Robin Kenyatta (March 6, 1942 – October 26, 2004) was an American jazz alto saxophonist.

Early life
Born Robert Prince Haynes in Moncks Corner, South Carolina, Kenyatta grew up in New York City and began playing the saxophone at age 14. He was mostly self-taught, learning alto, tenor, and soprano saxophones and flute, but received encouragement and help from professional musicians such as John Handy.

Career 
Kenyatta joined the United States Army in 1962 and played in a military band for two years. Upon being discharged, he returned to New York and adopted the name Kenyatta as a tribute to Jomo Kenyatta, the Kenyan anti-colonial activist, and began pursuing a career as a professional musician.

In 1964, Bill Dixon heard Kenyatta and invited him to participate in the October Revolution in Jazz. On December 28 of that year, Kenyatta played as a member of the Bill Dixon Quintet as part of the Four Days in December concert series at Judson Hall, substituting for Giuseppi Logan, who was injured. According to Dixon biographer Benjamin Young, "Kenyatta became such an effective part of the group as Logan was recovering that the latter never rejoined Dixon's outfit." During this time, he met John Coltrane, who praised his playing. Kenyatta performed with Dixon's group again at the Contemporary Center from March 19–20, 1965, and with the Jazz Composer's Orchestra at the same location from April 9–11 of that year.
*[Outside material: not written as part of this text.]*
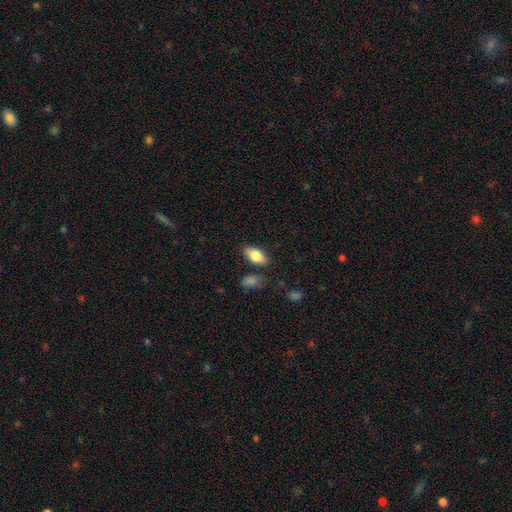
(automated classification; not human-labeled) The model was most divided on "merging": none: 81%, minor disturbance: 13%, merger: 4%, major disturbance: 3%. More confident: how rounded — in between (91%); smooth or featured — smooth (81%).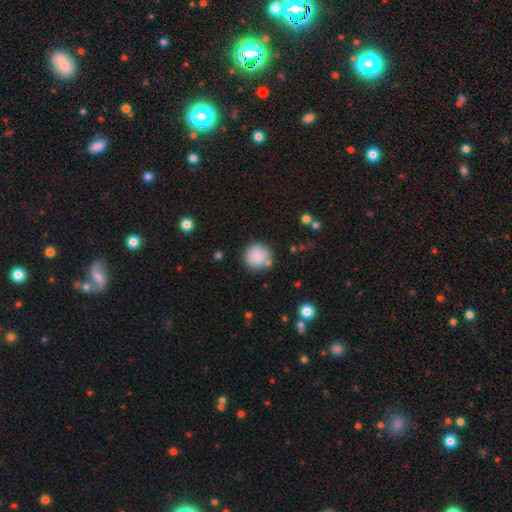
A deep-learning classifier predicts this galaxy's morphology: Smooth or featured? Predicted: smooth (p=0.86). How rounded? Predicted: round (p=0.94). Merging? Predicted: none (p=0.80).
He also appeared on the Jazz Composer's Orchestra album Communication, recorded on April 10.

Later that year, Kenyatta made his first recorded appearance on the album Portrait In Soul by pianist and composer Valerie Capers. In 1966, he appeared on Sonny Stitt's album Deuces Wild, as well as Roswell Rudd's Everywhere and Dixon's Intents and Purposes. He released Until, his first album as a leader, the following year.

In 1969, Kenyatta moved to Paris, France, where he continued to perform and record, releasing Beggars & Stealers and Girl from Martinique under his own name. In 1972, he moved back to New York, and recorded three albums that were more mainstream than his previous releases, Gypsy Man, Terra Nova, and Stompin' at the Savoy, for Atlantic Records. He also released a version of the theme from "Last Tango in Paris" during this time. In the mid-1970s, he moved to Lausanne, Switzerland, where he taught music at the Ecole de Jazz Musique Actuelle and founded the Hello Jazz Music School and shop. Throughout the 1970s, he recorded as a sideman for Alan Silva, Andrew Hill, Oscar Brown, Ted Curson, Sam Rivers, and Archie Shepp.
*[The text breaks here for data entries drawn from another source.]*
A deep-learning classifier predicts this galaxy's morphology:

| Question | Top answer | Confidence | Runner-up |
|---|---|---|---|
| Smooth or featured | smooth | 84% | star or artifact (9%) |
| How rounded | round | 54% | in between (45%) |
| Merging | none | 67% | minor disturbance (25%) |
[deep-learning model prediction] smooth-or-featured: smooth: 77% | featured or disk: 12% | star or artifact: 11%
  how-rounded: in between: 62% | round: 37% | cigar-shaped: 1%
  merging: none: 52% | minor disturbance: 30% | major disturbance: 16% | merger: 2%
During the 1980s and 1990s, Kenyatta performed at major jazz festivals with Dizzy Gillespie, Paul Simon, George Benson, B.B. King, The Isley Brothers, and other major artists. He also continued to record under his own name, trying "to find a comfortable middle ground between fusion, instrumental pop, and his hard bop and free music roots."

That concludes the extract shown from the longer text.